##### 所给文本

深度学习入门——tensorflow和keras的基本使用

一、TensorFlow入门——实现MNIST

项目地址：https://github.com/audier/my_deep_project/tree/master/basic_deep_model
该项目是为了整理常用深度学习框架使用细节，以及整理建模思路。因为之前做一些模型并没有结构化，使用一个比较整体的思路去做，所以做完收获也寥寥。希望通过在一个框架之下去做一个项目，养成好的习惯，并巩固基础。

1. 项目背景

项目背景是为了规范自己建模方法，熟悉深度框架，使用开源数据集mnist进行0-9的手写数字识别。
其实项目目标就是将类似下图的图片识别为具体数字。

2. 项目数据

项目数据采用开源数据集MNIST，MNIST是一个计算机视觉数据集，它包含70000张手写数字的灰度图片，其中每一张图片包含 28 X 28 个像素点。可以用一个数字数组来表示这张图片：

数据集被分成两部分：60000 行的训练数据集（mnist.train）和10000行的测试数据集（mnist.test）。

3. 数据处理

由于该数据已经是处理过的形式，这里我们不过多介绍，仅仅介绍一下该数据常用的读取方法。通过tf读取数据我们就可以直接获取能够被用来训练的张量。
注意：
one_hot参数代表lable的表达形式是否是one_hot形式，这里使用one_hot对标签编码：
reshape决定了图片数据的维度，若为False数据维度为( ,28,28,1)，若为True则为( ,784)；

from tensorflow.examples.tutorials.mnist import input_data
mnist = input_data.read_data_sets("mnist/", one_hot = True, reshape = False)
print('train image shape:', mnist.train.images.shape, 'trian label shape:', mnist.train.labels.shape)
print('val image shape:', mnist.validation.images.shape)
print('test image shape:', mnist.test.images.shape)

##########

_问题陈述 A_
列出记录中含有名称“name”的每一行，区分大小写。
所给文本与其后的记录出自不同来源。

##### 所给材料

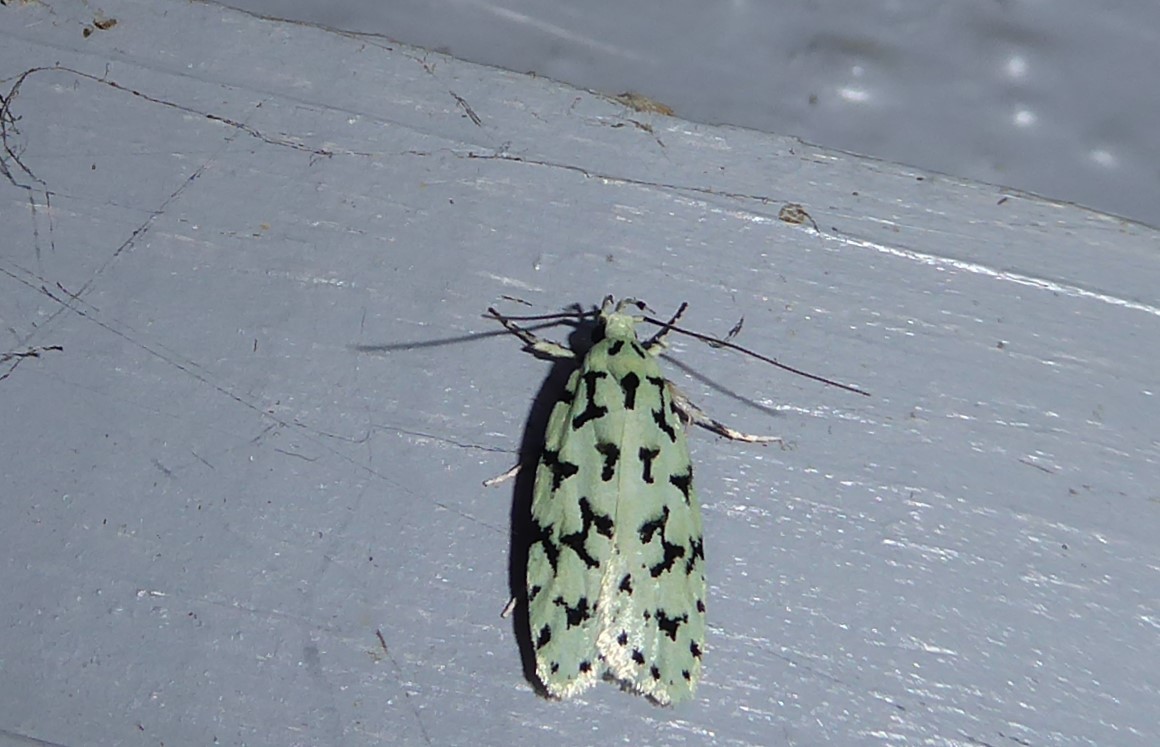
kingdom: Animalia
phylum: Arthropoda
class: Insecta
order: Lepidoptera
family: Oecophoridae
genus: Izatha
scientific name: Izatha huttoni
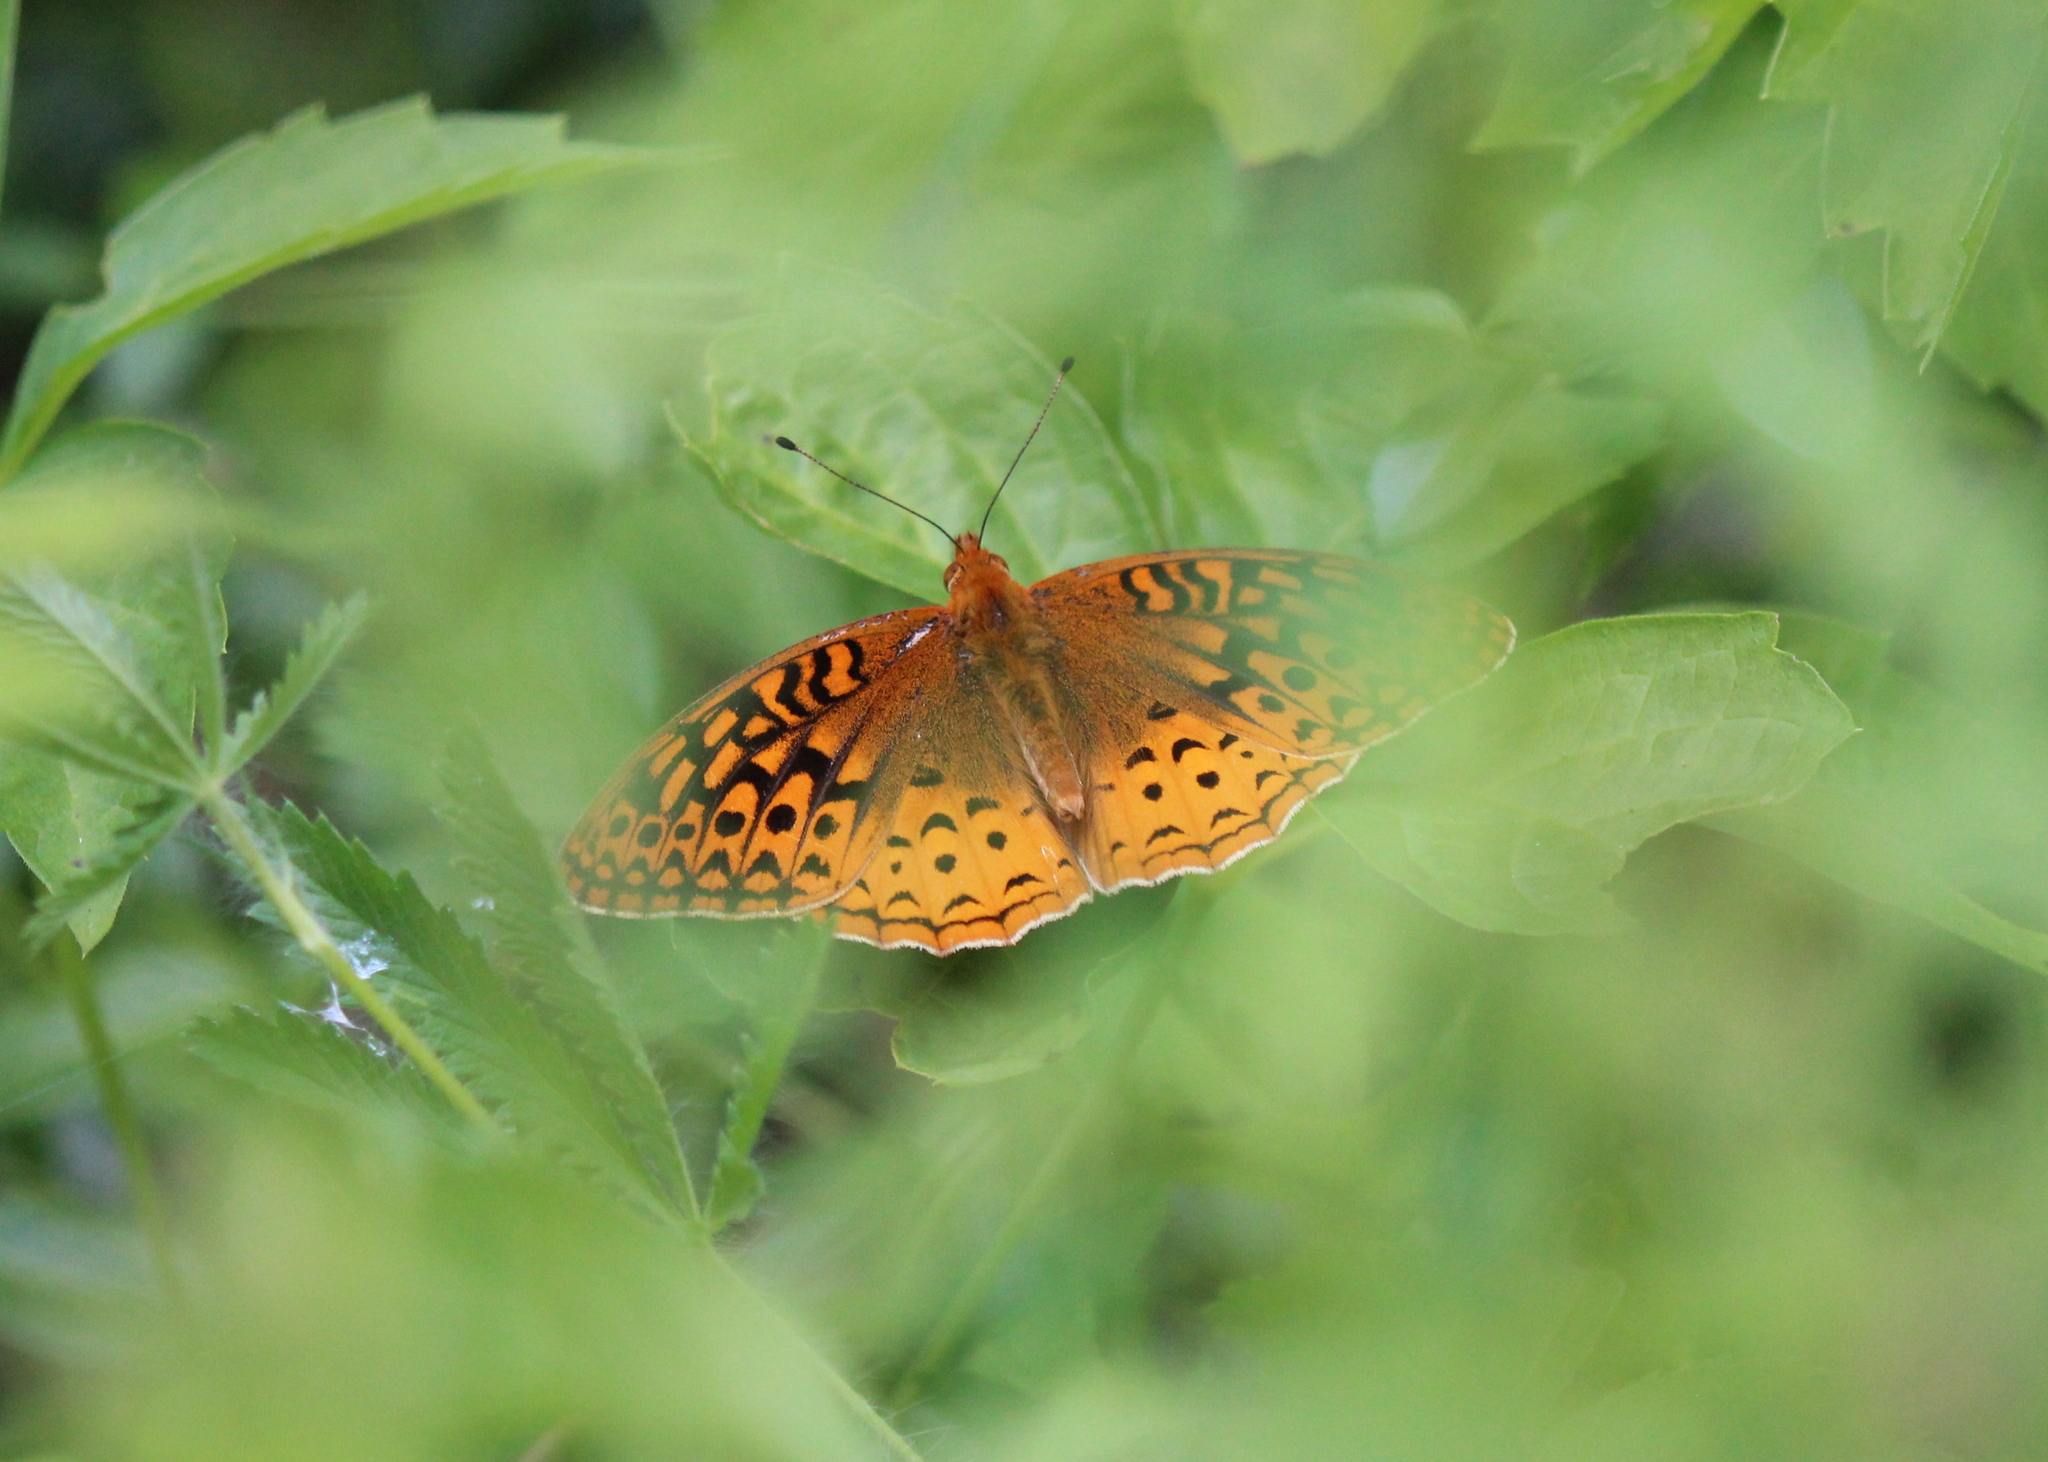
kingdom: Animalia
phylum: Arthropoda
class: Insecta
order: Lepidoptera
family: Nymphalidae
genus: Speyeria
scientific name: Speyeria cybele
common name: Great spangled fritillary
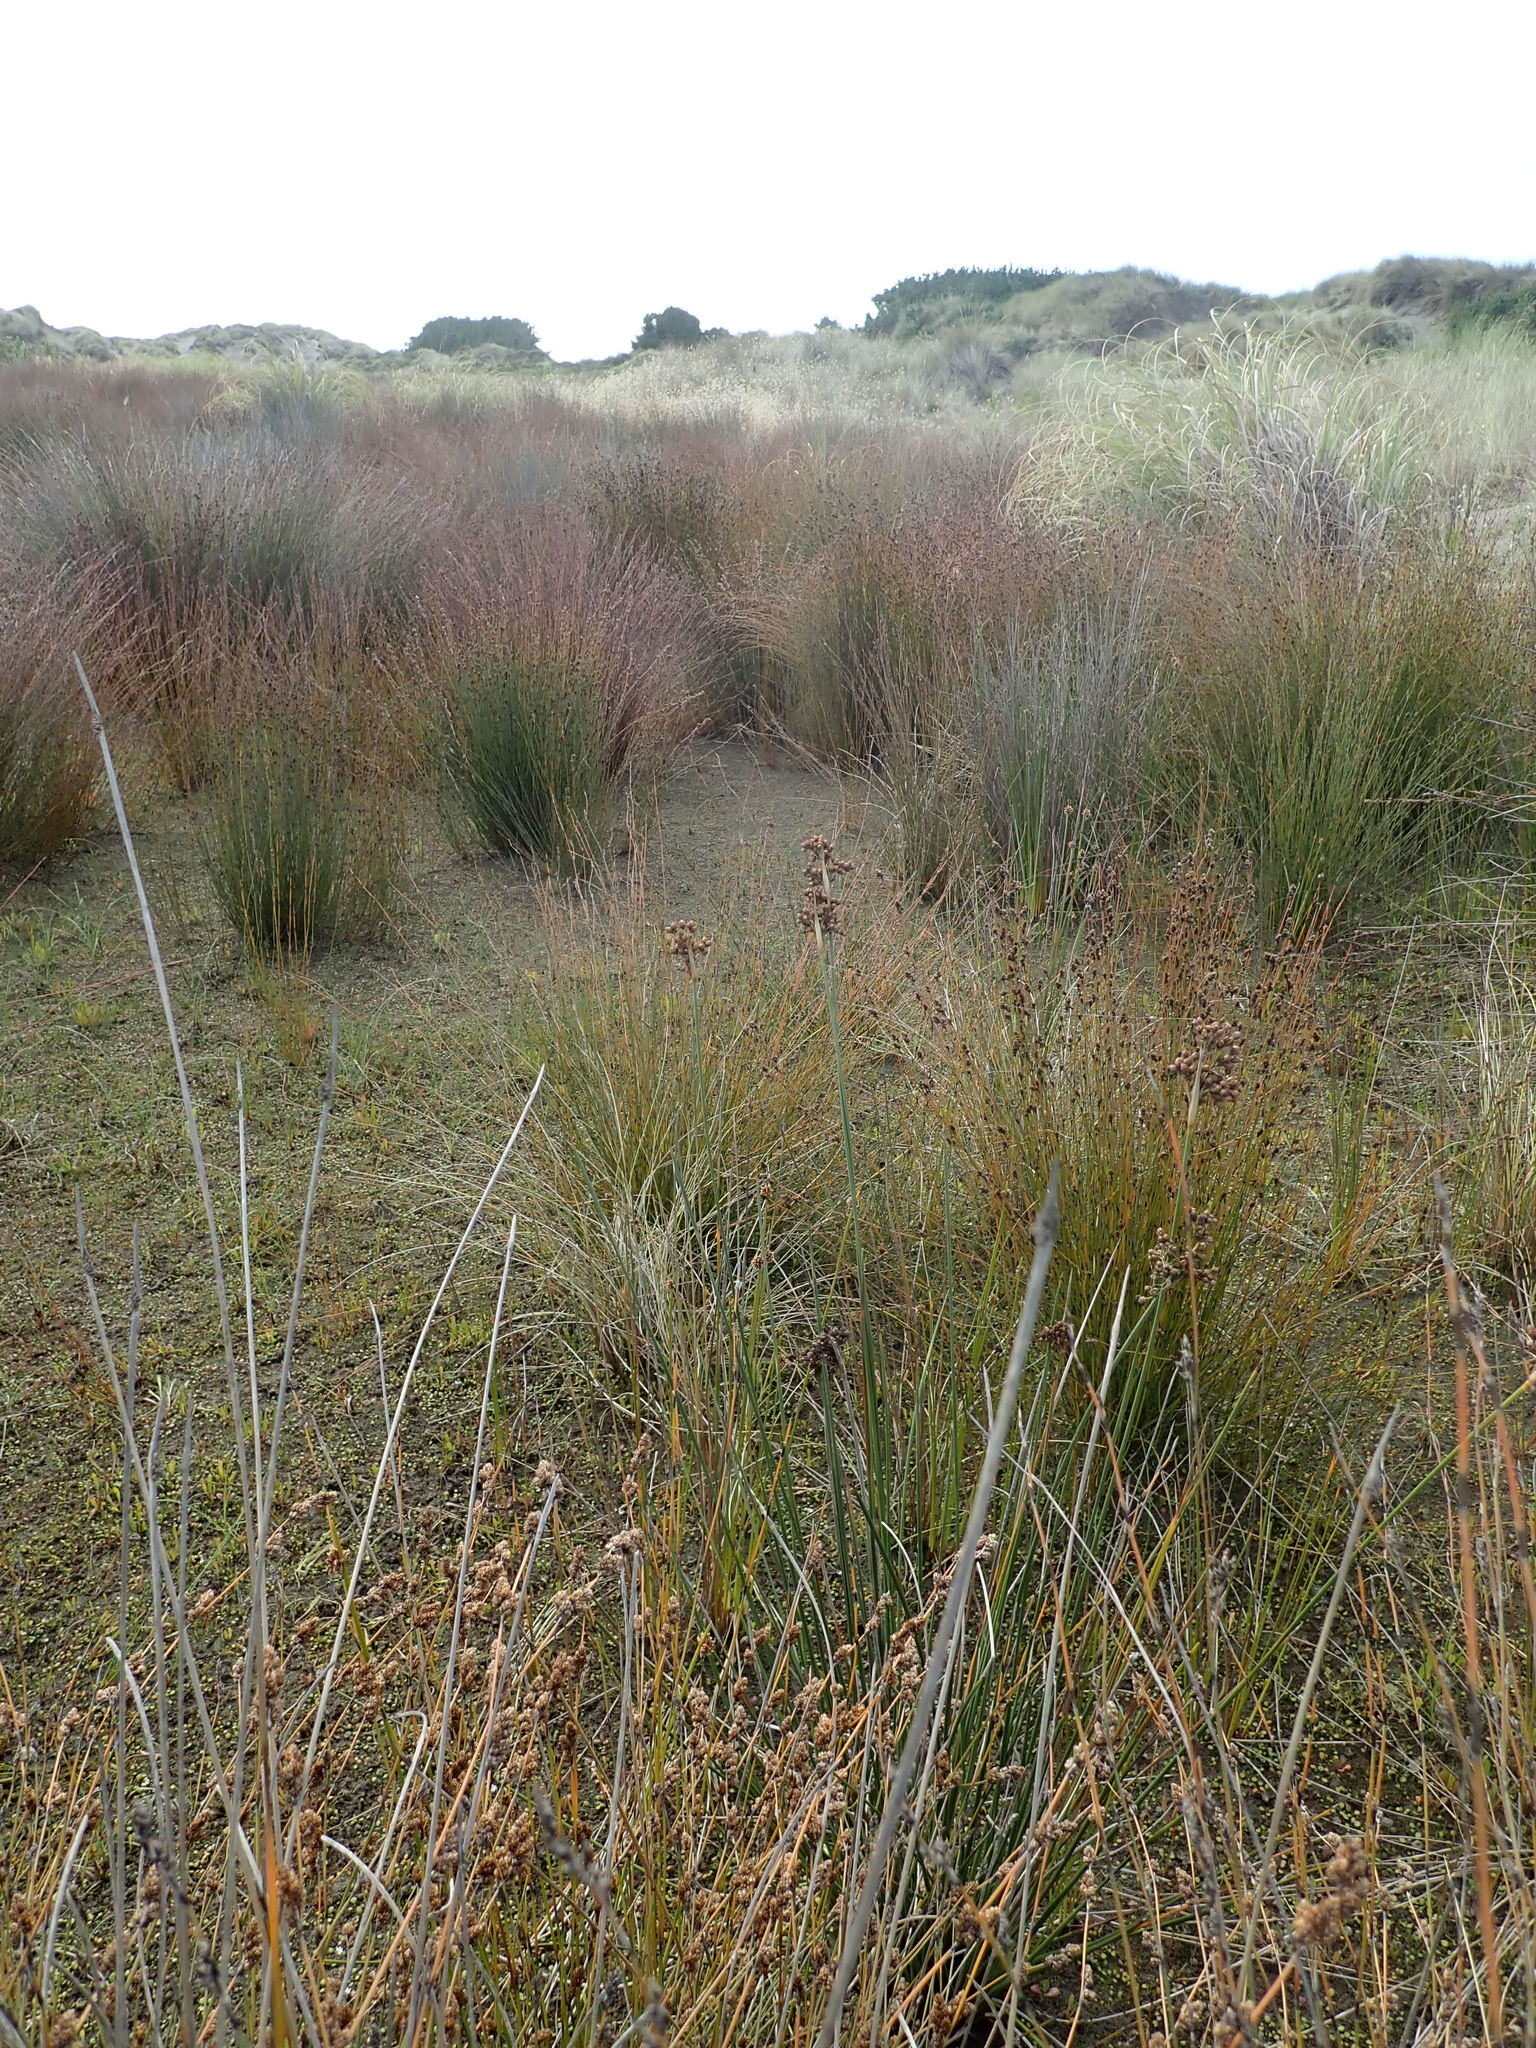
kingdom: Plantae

##########

_问题陈述 B_
将所给文本中从“from tensorflow.examples.tutorials.mnist import”到“image shape:', mnist.validation.images.shape)”的部分一字不差地复制出来。

_最终结果 A_
scientific name: Izatha huttoni
scientific name: Speyeria cybele
common name: Great spangled fritillary

_最终结果 B_
from tensorflow.examples.tutorials.mnist import input_data
mnist = input_data.read_data_sets("mnist/", one_hot = True, reshape = False)
print('train image shape:', mnist.train.images.shape, 'trian label shape:', mnist.train.labels.shape)
print('val image shape:', mnist.validation.images.shape)